Yesterday, German Chancellor, Angela Merkel, blamed the ‘weak’ Euro on the German trade surplus, blaming it partly on the European Central Bank monetary policy. The weakness in the Euro has led to German products being cheaper resulting in them selling more. After the comment was made, a small strengthen in Euro was seen, pushing Euro/Dollar over the key psychological level. Exceeding this key limit could be an indication of a continuing up trend. Merkel also mentioned how the lower oil prices were to partly blame for this surplus too as it has reduced the cost of importing. This could put pressure on the ECB to tighten their stance on interest rates this year.
Back in the UK, Theresa May faced a disappointing result in the polls released at the weekend, with her lead dropping by half due to a few unpopular policies. May has U-turned on the plan for one of the most controversial policies.

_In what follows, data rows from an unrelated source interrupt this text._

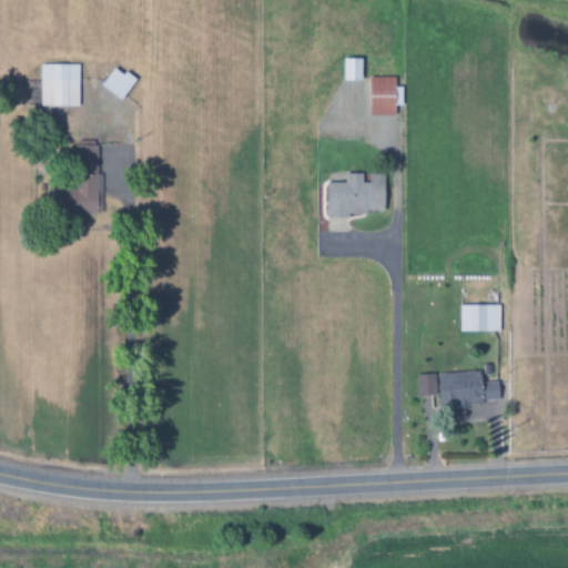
[(361,59),(342,59),(343,81),(361,80),(361,59)]
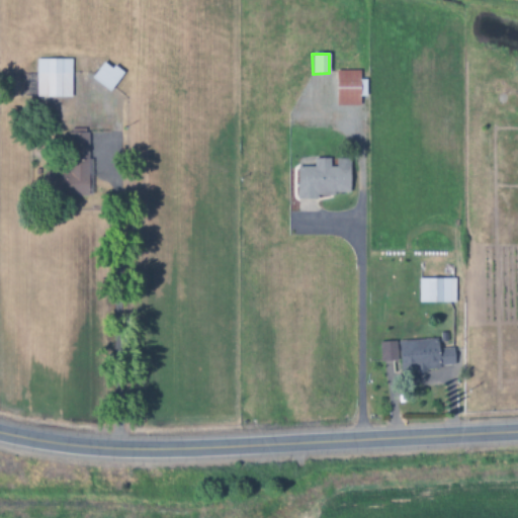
[(71,98),(71,59),(35,59),(35,97),(71,98)]
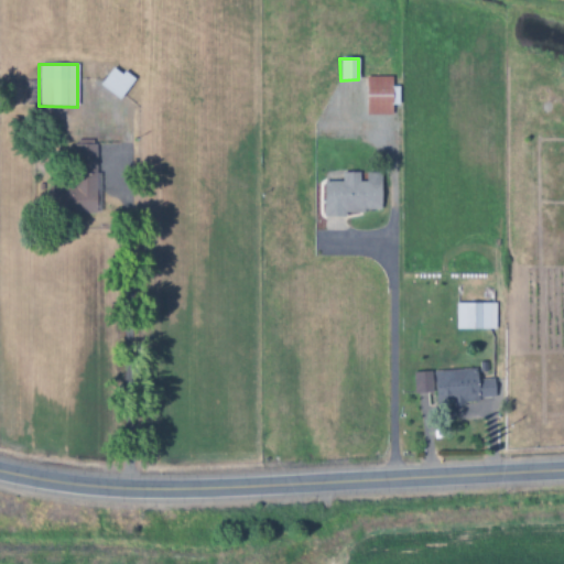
[(118,100),(133,80),(114,65),(98,85),(118,100)]
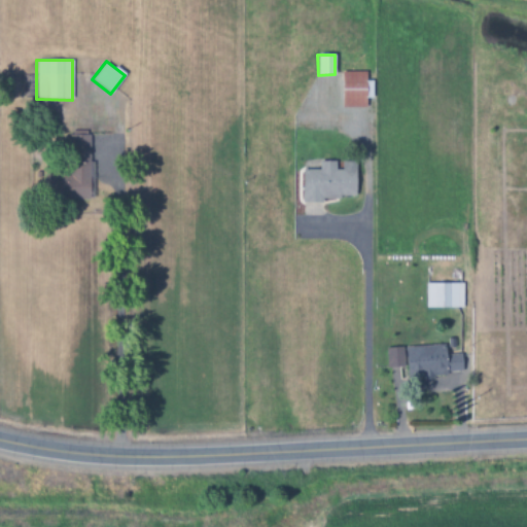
[(341,72),(342,107),(365,107),(365,99),(373,98),(373,80),(366,81),(365,72),(341,72)]
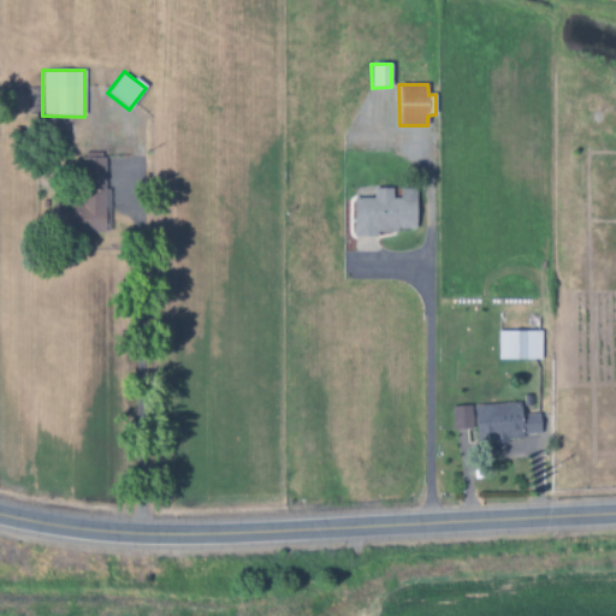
[(353,234),(415,234),(415,189),(400,189),(400,199),(391,199),(391,188),(373,188),(373,199),(353,199),(353,234)]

Speaking yesterday at both a conference in Wales and in a televised interview with BBC1, she mentioned there would be an ‘absolute limit’ on how much the elderly would contribute towards their care. After the attack in Manchester yesterday evening, the election campaigning has been suspended until further notice.
Today, the Eurozone will be releasing the Flash Manufacturing and Services PMIs as well as the German Ifo Business climate. The Flash PMIs are the first of two versions of this figure to be released, so are likely to influence the market. Also, two of the largest countries of the Eurozone; France and Germany will be releasing their individual figures for the PMIs.
In the UK, we will have the inflation report hearing tomorrow morning where the BOE and MPC will testify the inflation and economic outlook before the Parliament’s Treasury Committee. During this meeting, volatility can often be expected.